Hamburg

Etel Adnan, Untitled #251, 2016, oil on canvas, 15 × 18".

Etel Adnan, Untitled #251, 2016, oil on canvas, 15 × 18".

Etel Adnan

Etel Adnan, Untitled #251, 2016, oil on canvas, 15 × 18".

The simplicity of Etel Adnan’s paintings conceals the complex experiences of the artist’s remarkable life. Born in Lebanon in 1925 to a Greek mother and a Syrian father, Adnan grew up amid multiple cultures, languages, nationalities, and religions. In 1949 she went to Paris to study philosophy at the Sorbonne; she continued her studies at the University of California, Berkeley, starting in 1955. She taught philosophy at Dominican College in San Rafael, California, from 1958 to 1972, during which time she also started painting and writing poetry. Then she returned to Beirut, where from 1972 to 1976 she worked as the arts editor for two newspapers––hoping, as she put it, to make her own contribution to her country’s cultural awakening. In 1978 her novel Sitt Marie Rose was published in Paris and received the Prix de l’Amitié Franco-Arabe. She returned to California in 1979, but today lives in Paris and Beirut.

Thus an unusually cosmopolitan spirit informs Adnan’s work as an artist, writer, poet, and philosopher, and it is probably just this interconnection of different forms of artistic expression—between words and images, philosophically trained thought and raw expression, a broad range of cultural references and a politically alert critical consciousness—that lends her work its depth and complexity. Even when her painting appears to be a simple celebration of beauty, she avoids indulging in mere aesthetic formalism.

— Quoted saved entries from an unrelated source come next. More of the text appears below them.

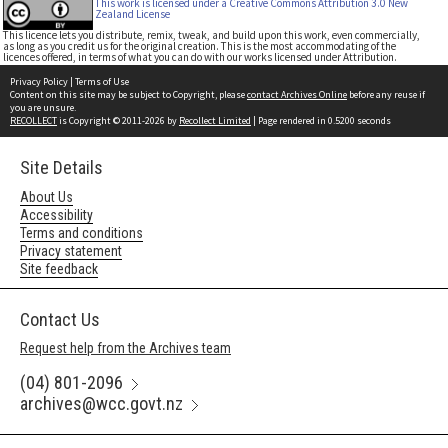
This work is licensed under a Creative Commons Attribution 3.0 New
Zealand License
This licence lets you distribute, remix, tweak, and build upon this work, even commercially,
as long as you credit us for the original creation. This is the most accommodating of the
licences offered, in terms of what you can do with our works licensed under Attribution.
Privacy Policy
|
Terms of Use
Content on this site may be subject to Copyright, please
contact Archives Online
before any reuse if
you are unsure.
RECOLLECT
is Copyright © 2011-2026 by
Recollect Limited
| Page rendered in
0.5200
seconds
Site Details
About Us
Accessibility
Terms and conditions
Privacy statement
Site feedback
Contact Us
Request help from the Archives team
(04) 801-2096
archives@wcc.govt.nz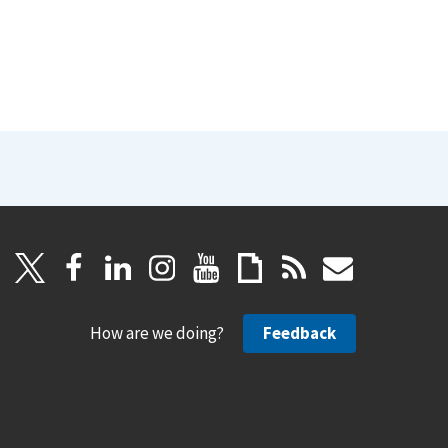
How are we doing?
Feedback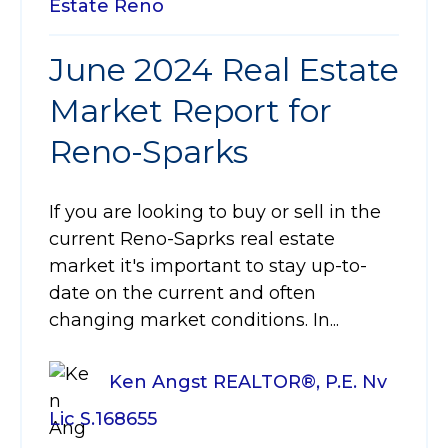
Estate
Reno
June 2024 Real Estate
Market Report for
Reno-Sparks
If you are looking to buy or sell in the
current Reno-Saprks real estate
market it's important to stay up-to-
date on the current and often
changing market conditions. In...
Ken Angst REALTOR®, P.E. Nv
Lic S.168655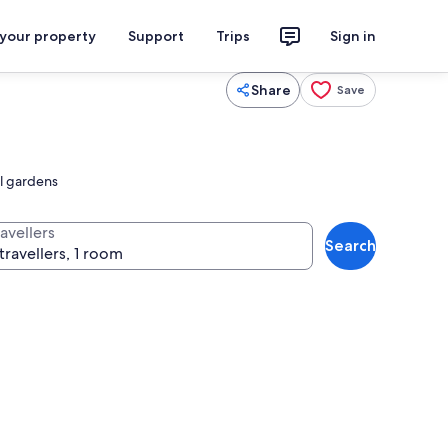
 your property
Support
Trips
Sign in
Share
Save
il gardens
avellers
Search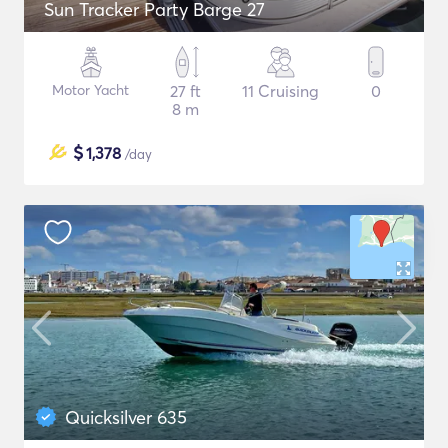
Sun Tracker Party Barge 27
Motor Yacht
27 ft
11 Cruising
0
8 m
$
1,378
/day
Quicksilver 635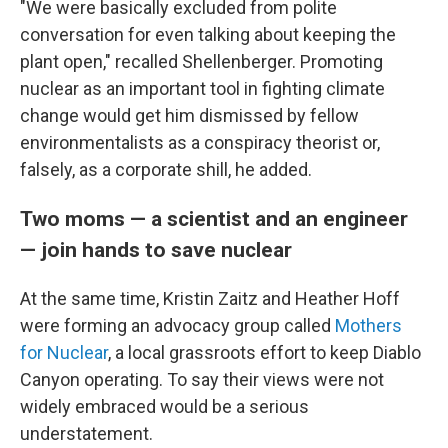
"We were basically excluded from polite
conversation for even talking about keeping the
plant open," recalled Shellenberger. Promoting
nuclear as an important tool in fighting climate
change would get him dismissed by fellow
environmentalists as a conspiracy theorist or,
falsely, as a corporate shill, he added.
Two moms — a scientist and an engineer
— join hands to save nuclear
At the same time, Kristin Zaitz and Heather Hoff
were forming an advocacy group called
Mothers
for Nuclear
, a local grassroots effort to keep Diablo
Canyon operating. To say their views were not
widely embraced would be a serious
understatement.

Adnan’s work is political in the most profoundly humanist sense of the word; her pictures invoke happiness as beauty, simplicity, and a feeling for nature—for her, “happiness is resistance.” Adnan emphasizes that art’s political dimension lies in its power of assertion. “For me, even my geometric or lyrical paintings are political,” she says. “Art is political even when it decides not to be.”

Her exhibition in Hamburg presented new pieces, bringing together very different types of work, but with a focus on painting: Sixteen were on display, all Untitled, 2016. The show also included several drawings, three new large-format Aubusson tapestries, and the video Motion, 1980–90/2012, which Adnan originally shot on 8 mm, as well as two leporellos, paper works folded concertina style: Mahmoud Darwish, 2013, and Family Memoirs on the End of the Ottoman Empire, 2015. These works, similar to painted books, evoke a symbiosis between the written word (in ink) and painterly visual elements (in watercolor).

The paintings, almost all small-format and painted with a rigorous two-dimensionality, are notable for their stark chromatic contrasts combined with subtle distinctions. They can just as easily be read as nonrepresentational abstractions as basic representations of nature; in essence, though, they deal with a concentrated form of emotion: It is not an image of nature that Adnan aims to capture, but the feeling of it. Underlying her paintings there is always a reference to a specific landscape; for instance, her recurrent mountain motif comes from the view from her window of Mount Tamalpais, north of San Francisco, which has been an enduring source of inspiration for the artist for many years. Adnan arranges her paintings’ monochrome hues areas in rigorous juxtaposition, with no overpainting, no blurred borders. The paint, always applied with a palette knife, glows with iridescent clarity. Adnan stages encounters between hues, and no single tone, no matter how similar it is to another, appears twice in the same picture. Ultimately this concentration on contrasts between flat color fields has a lyrical value: “Basically,” she’s said of her paintings, “they are visual poems.”

Jens Asthoff

Translated from German by Nathaniel McBride.